Stop at the line containing "18: (412, 210, 4.60)": repeat exactly every line of the entries below from the first up to it, plus that line, with pictures omitted.

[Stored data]
==================================================

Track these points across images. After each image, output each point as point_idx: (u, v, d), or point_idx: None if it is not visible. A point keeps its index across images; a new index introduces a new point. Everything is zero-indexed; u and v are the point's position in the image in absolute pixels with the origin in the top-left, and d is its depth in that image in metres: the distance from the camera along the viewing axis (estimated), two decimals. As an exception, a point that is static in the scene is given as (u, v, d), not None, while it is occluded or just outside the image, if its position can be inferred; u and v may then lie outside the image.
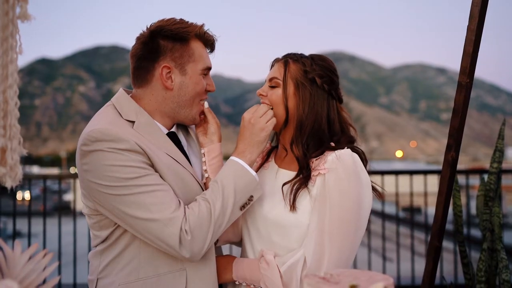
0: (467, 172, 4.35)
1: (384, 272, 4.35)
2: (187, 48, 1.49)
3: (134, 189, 1.33)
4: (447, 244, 6.47)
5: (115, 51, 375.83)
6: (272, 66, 1.62)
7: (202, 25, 1.52)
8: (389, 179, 4.22)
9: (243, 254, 1.63)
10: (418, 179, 4.22)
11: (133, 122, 1.45)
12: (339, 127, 1.55)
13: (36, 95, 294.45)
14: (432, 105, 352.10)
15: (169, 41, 1.47)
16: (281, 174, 1.59)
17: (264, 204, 1.55)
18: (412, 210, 4.60)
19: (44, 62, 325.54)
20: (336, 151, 1.47)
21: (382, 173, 4.16)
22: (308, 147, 1.52)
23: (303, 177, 1.49)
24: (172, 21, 1.48)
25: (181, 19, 1.50)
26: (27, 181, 4.29)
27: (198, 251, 1.35)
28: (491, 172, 2.02)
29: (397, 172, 4.22)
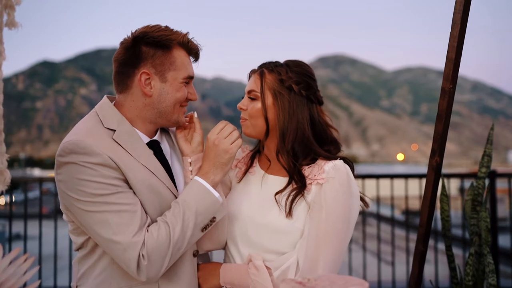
0: (462, 176, 4.60)
1: (379, 274, 4.37)
2: (168, 56, 1.47)
3: (102, 207, 1.31)
4: (442, 247, 6.47)
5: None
6: (249, 77, 1.62)
7: (186, 34, 1.51)
8: (386, 183, 4.28)
9: (227, 260, 1.62)
10: (416, 182, 4.24)
11: (114, 130, 1.44)
12: (322, 130, 1.57)
13: (38, 97, 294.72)
14: (433, 108, 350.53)
15: (151, 47, 1.46)
16: (270, 180, 1.60)
17: (255, 210, 1.55)
18: (409, 213, 4.62)
19: (45, 65, 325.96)
20: (332, 161, 1.50)
21: (377, 176, 4.31)
22: (295, 155, 1.53)
23: (299, 187, 1.50)
24: (156, 28, 1.47)
25: (166, 27, 1.49)
26: (23, 184, 4.31)
27: (154, 275, 1.34)
28: (479, 177, 2.03)
29: (392, 176, 4.30)
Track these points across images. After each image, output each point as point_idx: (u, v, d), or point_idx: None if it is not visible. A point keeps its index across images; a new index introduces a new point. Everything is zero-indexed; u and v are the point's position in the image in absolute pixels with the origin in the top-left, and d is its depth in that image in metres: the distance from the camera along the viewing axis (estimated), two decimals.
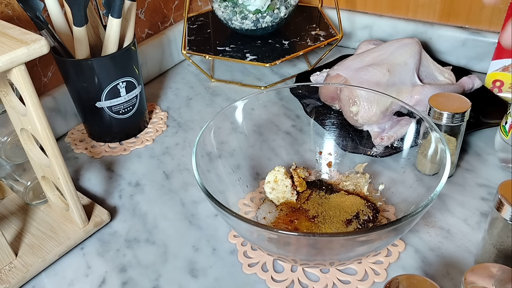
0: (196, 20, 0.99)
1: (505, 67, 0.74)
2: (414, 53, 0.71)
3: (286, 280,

==================================================

**Written solution**
Track these points across images. After each image, output each point as point_idx: (u, v, d), or point_idx: None if it is not visible. A point keeps its index across images; a new index introduces a new point. Everything is zero-indexed; u and v are the point's position in the image in absolute pixels with the origin in the top-left, and d is its depth in that image in metres: the distance from the camera along the viewing axis (estimated), two decimals. As an exception, a point that is static in the scene is given as (u, v, d), not None, while it is occluded or just outside the image, if its position can be inferred; u and v may then lie outside the image.
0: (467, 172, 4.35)
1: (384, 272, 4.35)
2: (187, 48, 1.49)
3: (134, 189, 1.33)
4: (447, 244, 6.47)
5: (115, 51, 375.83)
6: (272, 66, 1.62)
7: (202, 25, 1.52)
8: (389, 179, 4.22)
9: (243, 254, 1.63)
10: (418, 179, 4.22)
11: (133, 122, 1.45)
12: (339, 127, 1.55)
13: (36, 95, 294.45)
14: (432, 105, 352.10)
15: (169, 41, 1.47)
16: (281, 174, 1.59)
17: (264, 204, 1.55)
18: (412, 210, 4.60)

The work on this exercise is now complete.